Gündemde bedelli yok

“Böyle bir şey yok. Bizim programımızda, hükümetin gündeminde bedelliyle ilgili bir konu yok. Çünkü şu anda terörle amansız bir mücadele içindeyiz. Bütün yoğunluğumuzu, ağırlığımızı bu konuya vermiş durumdayız.”

‘Kimse zeytin hamisi kesilmesin’

“Zeytinlikler imara açılacak mı?” sorusu üzerine Yıldırım, düzenlenmenin ilgili maddesini okudu. Düzenlemeye göre, 9 kişilik kurulun uygun görmesi üzerine, zeytinlik sahaları ve bu sahalara en az 3 kilometre mesafede kimyasal atık oluşturacak yatırım tesisi yapılamayacağını belirten Yıldırım, “Alternatif olarak yatırım amaçlı bu alanların kullanılması icap ediyorsa bu bir kurul marifetiyle değerlendirilecek, uygun görülmesi halinde de Bakanlığın oluruyla izin verilebilecek. Bazen fiili durumlar var, eskiden zeytinlik alanıymış ama oraya sanayi tesisi yapılmış. O sanayi tesisinin, bir şekilde var olan durumun hukuki hale getirilmesi icap ediyor. O bölge de sanayi içinde kalmışsa, artık zeytinlik yapma imkanı yoksa orada sanayinin ihtiyacı olan alanı kullanma imkanı veriliyor, belirli şartların sağlanması durumunda, kurulun uygun görmesi durumunda. Zeytin ağacı sayısı 101 milyon 600 binden, 173 milyona yükseldi. Yani kimse ‘zeytin hamisi’ kesilmesin, zeytinlerin sahibi burada.”

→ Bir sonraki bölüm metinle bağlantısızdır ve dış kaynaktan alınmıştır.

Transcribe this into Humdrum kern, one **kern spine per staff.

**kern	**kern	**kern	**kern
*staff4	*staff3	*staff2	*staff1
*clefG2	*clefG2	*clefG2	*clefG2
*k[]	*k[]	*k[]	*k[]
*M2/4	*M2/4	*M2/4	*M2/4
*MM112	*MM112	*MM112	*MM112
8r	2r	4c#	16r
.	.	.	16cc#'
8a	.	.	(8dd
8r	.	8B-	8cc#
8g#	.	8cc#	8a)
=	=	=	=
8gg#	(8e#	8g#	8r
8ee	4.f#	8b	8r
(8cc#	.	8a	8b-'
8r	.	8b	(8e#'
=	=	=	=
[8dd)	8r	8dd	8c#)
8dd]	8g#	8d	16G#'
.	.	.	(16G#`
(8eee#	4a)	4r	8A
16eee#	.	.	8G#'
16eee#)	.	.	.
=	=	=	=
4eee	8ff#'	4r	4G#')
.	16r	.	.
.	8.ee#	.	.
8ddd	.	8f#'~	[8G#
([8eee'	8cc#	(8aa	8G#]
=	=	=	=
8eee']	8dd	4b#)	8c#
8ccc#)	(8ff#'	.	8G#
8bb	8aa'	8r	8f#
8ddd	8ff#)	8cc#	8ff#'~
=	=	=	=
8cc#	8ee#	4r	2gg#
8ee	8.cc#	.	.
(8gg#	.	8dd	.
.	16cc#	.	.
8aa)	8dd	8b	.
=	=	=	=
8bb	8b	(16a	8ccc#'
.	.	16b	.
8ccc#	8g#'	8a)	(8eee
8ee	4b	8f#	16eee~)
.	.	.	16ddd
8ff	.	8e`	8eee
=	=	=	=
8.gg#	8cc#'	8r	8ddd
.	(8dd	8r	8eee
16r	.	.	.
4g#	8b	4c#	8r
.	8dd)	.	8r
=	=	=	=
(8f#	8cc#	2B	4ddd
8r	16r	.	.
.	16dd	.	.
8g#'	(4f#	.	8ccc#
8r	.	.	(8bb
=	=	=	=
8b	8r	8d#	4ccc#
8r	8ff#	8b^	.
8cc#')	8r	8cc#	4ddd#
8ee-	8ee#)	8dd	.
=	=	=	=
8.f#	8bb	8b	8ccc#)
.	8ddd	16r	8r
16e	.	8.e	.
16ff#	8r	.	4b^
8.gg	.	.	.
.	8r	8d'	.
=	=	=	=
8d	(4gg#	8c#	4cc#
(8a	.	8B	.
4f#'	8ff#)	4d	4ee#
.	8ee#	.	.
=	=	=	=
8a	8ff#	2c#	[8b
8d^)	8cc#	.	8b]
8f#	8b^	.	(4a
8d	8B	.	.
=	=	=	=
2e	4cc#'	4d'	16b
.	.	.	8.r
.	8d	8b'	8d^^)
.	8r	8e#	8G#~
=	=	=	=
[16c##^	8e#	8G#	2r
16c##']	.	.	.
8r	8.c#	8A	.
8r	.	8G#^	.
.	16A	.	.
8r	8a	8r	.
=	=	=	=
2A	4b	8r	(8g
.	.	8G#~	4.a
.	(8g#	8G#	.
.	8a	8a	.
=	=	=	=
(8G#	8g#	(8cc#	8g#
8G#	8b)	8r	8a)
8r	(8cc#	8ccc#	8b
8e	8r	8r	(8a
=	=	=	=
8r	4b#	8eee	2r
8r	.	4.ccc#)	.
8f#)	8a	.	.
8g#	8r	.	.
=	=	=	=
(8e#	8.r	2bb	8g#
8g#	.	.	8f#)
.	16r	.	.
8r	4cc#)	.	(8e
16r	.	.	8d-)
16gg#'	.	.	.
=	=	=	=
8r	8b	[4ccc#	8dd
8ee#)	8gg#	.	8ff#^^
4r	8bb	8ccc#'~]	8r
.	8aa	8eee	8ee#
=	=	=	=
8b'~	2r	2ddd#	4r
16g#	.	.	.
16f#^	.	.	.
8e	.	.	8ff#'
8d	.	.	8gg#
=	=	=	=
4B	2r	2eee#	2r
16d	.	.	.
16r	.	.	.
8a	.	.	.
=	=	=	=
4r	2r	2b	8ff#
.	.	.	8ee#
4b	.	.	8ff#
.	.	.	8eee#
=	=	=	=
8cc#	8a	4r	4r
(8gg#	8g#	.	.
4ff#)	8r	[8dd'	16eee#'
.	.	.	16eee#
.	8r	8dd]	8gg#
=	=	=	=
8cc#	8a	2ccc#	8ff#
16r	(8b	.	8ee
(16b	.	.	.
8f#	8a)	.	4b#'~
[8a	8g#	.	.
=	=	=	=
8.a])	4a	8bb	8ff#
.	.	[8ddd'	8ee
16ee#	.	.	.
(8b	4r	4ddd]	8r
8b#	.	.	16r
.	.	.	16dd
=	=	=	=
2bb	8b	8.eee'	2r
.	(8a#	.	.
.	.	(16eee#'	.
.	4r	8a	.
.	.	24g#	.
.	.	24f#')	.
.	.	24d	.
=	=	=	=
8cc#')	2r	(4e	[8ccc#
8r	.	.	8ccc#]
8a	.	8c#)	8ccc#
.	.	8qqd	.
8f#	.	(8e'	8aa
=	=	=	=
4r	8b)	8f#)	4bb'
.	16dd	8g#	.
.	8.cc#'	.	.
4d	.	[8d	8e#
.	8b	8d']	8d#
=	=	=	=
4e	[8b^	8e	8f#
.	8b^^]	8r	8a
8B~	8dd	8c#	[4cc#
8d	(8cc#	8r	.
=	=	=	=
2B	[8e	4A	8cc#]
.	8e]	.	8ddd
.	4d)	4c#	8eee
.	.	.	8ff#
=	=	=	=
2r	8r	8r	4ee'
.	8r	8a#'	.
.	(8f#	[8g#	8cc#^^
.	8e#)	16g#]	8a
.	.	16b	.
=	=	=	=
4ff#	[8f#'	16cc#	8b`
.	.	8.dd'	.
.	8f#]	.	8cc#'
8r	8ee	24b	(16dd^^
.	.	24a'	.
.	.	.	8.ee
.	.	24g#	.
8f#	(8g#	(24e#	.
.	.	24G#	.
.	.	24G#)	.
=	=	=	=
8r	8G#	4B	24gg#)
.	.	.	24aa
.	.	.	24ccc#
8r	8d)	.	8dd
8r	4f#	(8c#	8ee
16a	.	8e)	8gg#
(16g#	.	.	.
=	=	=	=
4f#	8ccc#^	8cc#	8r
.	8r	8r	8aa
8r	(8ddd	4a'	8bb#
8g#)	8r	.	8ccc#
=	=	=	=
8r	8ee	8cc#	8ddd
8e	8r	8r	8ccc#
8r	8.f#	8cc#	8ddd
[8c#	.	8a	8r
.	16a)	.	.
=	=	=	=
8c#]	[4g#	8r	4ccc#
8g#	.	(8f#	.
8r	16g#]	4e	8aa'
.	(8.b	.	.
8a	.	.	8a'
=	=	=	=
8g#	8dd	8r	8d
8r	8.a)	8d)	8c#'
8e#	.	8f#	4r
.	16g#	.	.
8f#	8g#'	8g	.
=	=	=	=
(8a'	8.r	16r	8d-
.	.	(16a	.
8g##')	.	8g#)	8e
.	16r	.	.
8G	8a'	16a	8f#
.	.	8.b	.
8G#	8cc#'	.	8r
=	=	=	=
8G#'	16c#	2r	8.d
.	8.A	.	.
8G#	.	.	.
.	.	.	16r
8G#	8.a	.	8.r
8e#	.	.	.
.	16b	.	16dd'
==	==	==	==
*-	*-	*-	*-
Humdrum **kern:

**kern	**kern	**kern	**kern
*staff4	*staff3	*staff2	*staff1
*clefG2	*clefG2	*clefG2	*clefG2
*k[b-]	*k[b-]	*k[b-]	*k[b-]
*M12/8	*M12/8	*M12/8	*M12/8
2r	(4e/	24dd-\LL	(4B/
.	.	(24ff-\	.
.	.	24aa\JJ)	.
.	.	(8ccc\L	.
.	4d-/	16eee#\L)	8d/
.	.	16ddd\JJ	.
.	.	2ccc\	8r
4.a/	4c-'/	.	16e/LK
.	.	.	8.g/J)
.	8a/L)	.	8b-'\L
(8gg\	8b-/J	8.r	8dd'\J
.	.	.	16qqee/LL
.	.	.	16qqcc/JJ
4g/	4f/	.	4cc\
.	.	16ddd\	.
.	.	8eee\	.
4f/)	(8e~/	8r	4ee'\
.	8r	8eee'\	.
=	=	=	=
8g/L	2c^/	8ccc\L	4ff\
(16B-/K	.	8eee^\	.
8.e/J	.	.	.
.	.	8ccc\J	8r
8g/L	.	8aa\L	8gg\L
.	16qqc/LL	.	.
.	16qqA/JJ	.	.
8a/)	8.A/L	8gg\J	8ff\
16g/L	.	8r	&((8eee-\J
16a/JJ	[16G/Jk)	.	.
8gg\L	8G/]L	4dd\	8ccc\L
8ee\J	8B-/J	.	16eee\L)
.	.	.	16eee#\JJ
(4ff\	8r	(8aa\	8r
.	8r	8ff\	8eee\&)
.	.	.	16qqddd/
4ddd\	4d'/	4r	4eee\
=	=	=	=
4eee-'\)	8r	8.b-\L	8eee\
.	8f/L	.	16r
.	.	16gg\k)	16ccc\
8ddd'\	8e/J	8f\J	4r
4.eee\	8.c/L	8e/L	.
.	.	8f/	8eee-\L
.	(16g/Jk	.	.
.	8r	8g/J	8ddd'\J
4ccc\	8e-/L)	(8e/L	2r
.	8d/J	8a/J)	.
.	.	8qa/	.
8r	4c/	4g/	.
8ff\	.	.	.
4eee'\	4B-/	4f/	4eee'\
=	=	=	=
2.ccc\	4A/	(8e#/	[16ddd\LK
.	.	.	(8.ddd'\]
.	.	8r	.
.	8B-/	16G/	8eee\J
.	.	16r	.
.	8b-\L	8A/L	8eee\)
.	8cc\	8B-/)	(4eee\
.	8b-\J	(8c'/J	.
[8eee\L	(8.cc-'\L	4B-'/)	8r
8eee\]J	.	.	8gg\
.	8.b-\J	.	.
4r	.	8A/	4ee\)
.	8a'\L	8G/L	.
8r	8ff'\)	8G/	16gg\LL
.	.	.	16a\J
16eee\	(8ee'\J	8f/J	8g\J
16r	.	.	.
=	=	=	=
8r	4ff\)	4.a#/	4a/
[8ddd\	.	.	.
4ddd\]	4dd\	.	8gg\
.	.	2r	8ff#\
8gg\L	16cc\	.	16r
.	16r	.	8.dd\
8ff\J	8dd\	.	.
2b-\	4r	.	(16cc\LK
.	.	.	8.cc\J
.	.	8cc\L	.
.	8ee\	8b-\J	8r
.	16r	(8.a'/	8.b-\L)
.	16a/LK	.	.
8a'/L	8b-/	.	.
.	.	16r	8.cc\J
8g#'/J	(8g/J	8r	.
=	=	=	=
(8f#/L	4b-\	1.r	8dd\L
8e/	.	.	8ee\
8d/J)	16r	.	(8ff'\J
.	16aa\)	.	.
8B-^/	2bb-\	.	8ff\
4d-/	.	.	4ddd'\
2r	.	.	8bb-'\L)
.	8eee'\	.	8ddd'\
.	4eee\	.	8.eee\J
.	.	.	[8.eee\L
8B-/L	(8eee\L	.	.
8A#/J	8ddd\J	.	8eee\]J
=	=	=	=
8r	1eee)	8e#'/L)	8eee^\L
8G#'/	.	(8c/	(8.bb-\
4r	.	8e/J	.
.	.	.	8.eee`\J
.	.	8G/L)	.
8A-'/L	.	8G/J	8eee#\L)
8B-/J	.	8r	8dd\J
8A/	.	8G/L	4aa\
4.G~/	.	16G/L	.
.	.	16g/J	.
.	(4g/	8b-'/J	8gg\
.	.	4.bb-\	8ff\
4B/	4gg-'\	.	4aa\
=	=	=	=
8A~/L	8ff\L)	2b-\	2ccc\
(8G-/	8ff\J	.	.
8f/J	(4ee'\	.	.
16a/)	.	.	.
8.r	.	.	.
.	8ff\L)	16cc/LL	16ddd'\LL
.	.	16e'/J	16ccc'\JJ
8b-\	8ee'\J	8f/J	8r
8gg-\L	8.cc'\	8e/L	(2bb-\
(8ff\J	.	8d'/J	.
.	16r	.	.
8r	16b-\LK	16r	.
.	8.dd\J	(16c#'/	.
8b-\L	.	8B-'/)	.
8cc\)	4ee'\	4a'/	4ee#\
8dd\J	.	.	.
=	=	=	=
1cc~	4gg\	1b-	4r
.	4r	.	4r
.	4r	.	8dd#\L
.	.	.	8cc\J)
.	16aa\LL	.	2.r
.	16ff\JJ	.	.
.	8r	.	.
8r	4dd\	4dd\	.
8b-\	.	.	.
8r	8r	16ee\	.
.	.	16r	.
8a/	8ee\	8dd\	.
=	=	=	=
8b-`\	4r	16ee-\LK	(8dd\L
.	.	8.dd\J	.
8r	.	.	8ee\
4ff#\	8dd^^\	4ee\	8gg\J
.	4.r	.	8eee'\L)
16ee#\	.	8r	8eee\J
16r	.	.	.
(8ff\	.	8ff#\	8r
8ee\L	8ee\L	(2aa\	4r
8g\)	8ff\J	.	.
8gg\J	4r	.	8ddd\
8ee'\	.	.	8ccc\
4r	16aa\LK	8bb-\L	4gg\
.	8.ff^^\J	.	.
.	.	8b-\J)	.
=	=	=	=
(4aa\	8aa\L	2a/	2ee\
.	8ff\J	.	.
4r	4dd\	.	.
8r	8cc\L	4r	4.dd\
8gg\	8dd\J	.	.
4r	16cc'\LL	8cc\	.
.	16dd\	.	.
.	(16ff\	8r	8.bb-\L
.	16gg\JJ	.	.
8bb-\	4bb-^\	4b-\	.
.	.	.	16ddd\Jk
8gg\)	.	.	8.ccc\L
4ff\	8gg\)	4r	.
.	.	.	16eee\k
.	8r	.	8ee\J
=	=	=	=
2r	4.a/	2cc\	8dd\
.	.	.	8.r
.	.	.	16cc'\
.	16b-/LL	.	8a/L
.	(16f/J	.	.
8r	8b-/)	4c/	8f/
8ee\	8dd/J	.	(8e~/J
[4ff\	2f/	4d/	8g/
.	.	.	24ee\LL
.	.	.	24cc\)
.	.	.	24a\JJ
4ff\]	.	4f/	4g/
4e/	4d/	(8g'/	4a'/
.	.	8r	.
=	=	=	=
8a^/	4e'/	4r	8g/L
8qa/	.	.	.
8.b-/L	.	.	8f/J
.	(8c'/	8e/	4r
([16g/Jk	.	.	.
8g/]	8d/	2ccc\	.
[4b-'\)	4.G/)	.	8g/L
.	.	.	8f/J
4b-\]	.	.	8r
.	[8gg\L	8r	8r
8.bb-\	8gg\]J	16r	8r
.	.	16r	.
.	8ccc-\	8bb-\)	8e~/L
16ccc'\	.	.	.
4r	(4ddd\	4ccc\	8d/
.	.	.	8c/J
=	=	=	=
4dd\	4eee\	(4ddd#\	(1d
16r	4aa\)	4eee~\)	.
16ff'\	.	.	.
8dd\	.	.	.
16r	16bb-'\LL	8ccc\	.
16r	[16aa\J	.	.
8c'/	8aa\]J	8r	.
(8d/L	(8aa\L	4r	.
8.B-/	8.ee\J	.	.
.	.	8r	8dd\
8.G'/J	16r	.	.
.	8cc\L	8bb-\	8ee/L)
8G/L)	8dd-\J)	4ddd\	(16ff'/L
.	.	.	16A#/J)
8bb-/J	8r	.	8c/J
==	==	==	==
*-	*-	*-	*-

‘Ekonomide göstergeler olumlu yönde’

“Uluslararası piyasadan da iç piyasadan da olumlu mesajlar geliyor. Nakit, sermaye ihtiyacı doğarsa bunun da çözümü var. Merkez Bankası şartlar icap ettirdiği zaman gereken adımları atar. Gerek özel sektörün gerek kamunun borç yükümlülüğünün yerine getirilmesi adına elimizde başka araçlarımız da var. İhtiyaç olduğunda hepsi adım adım devreye girer. Her şey yolunda. (Bankaların durumu) Artık önümüzde seçim de yok. Öngörülemeyen bir süreç de olmadığı için rahat rahat uzun vadeli planlarını, yatırımlarını yapabilirler. Birçok gösterge olumlu yönde gidiyor. Dövizle, borsayla ilgili sanayi üretimi artışı, tüketici güven endeksi, birçok gösterge hep lehte.”